It's a lesson South Carolina coach Steve Spurrier learned the hard way a long, long time ago as the Florida coach: Be careful what you say when you're out on the spring speaking tour because your words may come back to haunt you. Or at least make you the most notorious coach in your conference.
The booster circuit is a staple among America's college football coaches, a chance to travel the area, meet-and-greet — and sometimes take shots at your archrival.
But in today's society, cell phones and video cameras are more prevalent than ever, increasing the chance something that's said will get carried beyond the hotel ballroom. And lately some SEC coaches have found themselves mired in controversy over public comments they've made that have spread like wildfire in newspapers, on TV, over the Internet and via social media.
It has coaches giving serious thought to what they say — and how — when in public.
"I think it's sad you can't go to your Bulldog clubs or whatever clubs and just have a little fun," Georgia coach Mark Richt said during this week's SEC spring meetings. "I think a lot of things are said just trying to have a little fun and get everybody to have a good laugh. People come and pay to see it. They come to see their coaches, and they are all true-blue Bulldogs or whatever contingent they are with, and if you can't say anything about anybody else without it becoming a big issue, it becomes less fun. But obviously, I'm guarding my words today. That's kind of what you get used to doing. You have to."
Florida offensive line coach Tim Davis got a harsh lesson in off-the-cuff remarks when he filled in for UF coach Will Muschamp at the Brevard County Booster Club Gator Gathering last month. Davis and Muschamp are former assistants under Alabama coach Nick Saban, and Davis referred to Saban as "the devil himself." Muschamp and UF athletic director Jeremy Foley called Saban to apologize.
"I was very disappointed with what Tim said," Muschamp said Wednesday. "I don't think it's reflective of his true opinion of Nick and the opportunities that Nick gave him at Miami and at Alabama. I've talked to Nick about the subject, and Tim, and we've moved forward."
About four months earlier, Vanderbilt coach James Franklin referred to Saban as "Nicky Satan" during a high school sports banquet. Franklin later apologized, saying it was just a joke.
First-year Arkansas coach Bret Bielema, a former Wisconsin coach, said this week he believes the SEC's success makes it tougher on coaches because the national spotlight shines so brightly on the league. He got himself in the hot seat in March — at an Arkansas booster fish fry. Bielema told the Razorback faithful he had come to "beat Alabama," then added, "You can take Saban's record when he was at Michigan State and when he was a coach in the Big Ten and put it against mine, and he can't compare."

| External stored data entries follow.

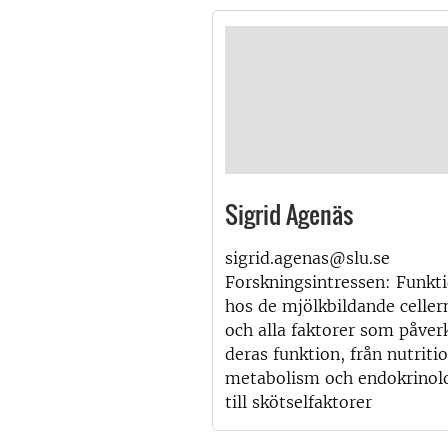
Sigrid Agenäs
sigrid.agenas@slu.se
Forskningsintressen: Funkt
hos de mjölkbildande celler
och alla faktorer som påver
deras funktion, från nutritio
metabolism och endokrinol
till skötselfaktorer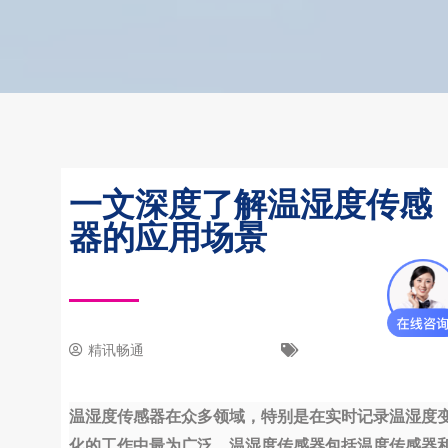
一文深度了解温湿度传感
器的应用场景
精讯畅通
31 3 月, 2023
新闻中心
温湿度传感器在众多领域，特别是在实时记录温湿度
化的工作中最为广泛。温湿度传感器包括温度传感器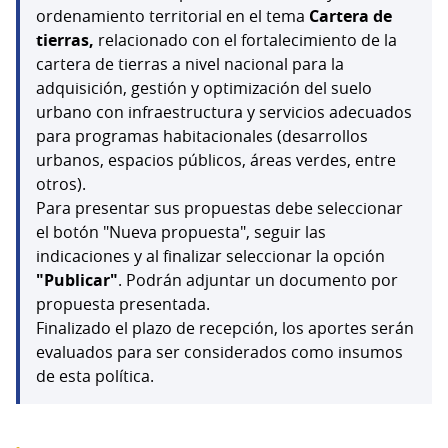
ordenamiento territorial en el tema
Cartera de
tierras,
relacionado con el fortalecimiento de la
cartera de tierras a nivel nacional para la
adquisición, gestión y optimización del suelo
urbano con infraestructura y servicios adecuados
para programas habitacionales (desarrollos
urbanos, espacios públicos, áreas verdes, entre
otros).
Para presentar sus propuestas debe seleccionar
el botón "Nueva propuesta", seguir las
indicaciones y al finalizar seleccionar la opción
"Publicar"
. Podrán adjuntar un documento por
propuesta presentada.
Finalizado el plazo de recepción, los aportes serán
evaluados para ser considerados como insumos
de esta política.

"I think it is (the nature of the beast in the SEC)," Bielema said. "You've probably seen several things since then that have blown way up. Believe me, I'm on guard all the time, I realize in today's world anybody can say anything at any given time and report it, and any blogger can say anything and anybody can get credentials. But that was a Q&A with about 500 people in a high school gym. … I totally had fun with it. It was a joke. But no more jokes, I can't be entertaining. It was a great teaching point for me and our coaches."
Back in the day, Spurrier was notorious for some of his speaking tour comments. Most famous: referring to FSU as "Free Shoes U" during an NCAA investigation; and "You can't spell Citrus (Bowl) without UT" after Tennessee made numerous postseason trips to the Citrus Bowl. He has mellowed of late and said this week that despite the abundance of technology in today's world, it doesn't necessarily mean you can't get loose from time to time. You just have to be careful. Spurrier said one of his best lines at booster tours now is referring to North Carolina as "the favorite school of (Clemson coach) Dabo Swinney."
"I think you can joke around a little bit," Spurrier said. "At one time, Dabo said, 'The real Carolina (is) North Carolina,' with their tradition in basketball and so forth. That's his favorite Carolina, North Carolina, so I say that. I don't know if that's going to be funny or what. No big deal. Dabo's starting to laugh about it now."
For LSU coach Les Miles, the desire to back it down is tempting, but he said he just can't manage to give in to it. At least not yet.
"You have to realize that there's never any time where you're not in front of the media," Miles said. "It just doesn't happen. But it hasn't (altered his behavior) much. I wish it had more, to be honest."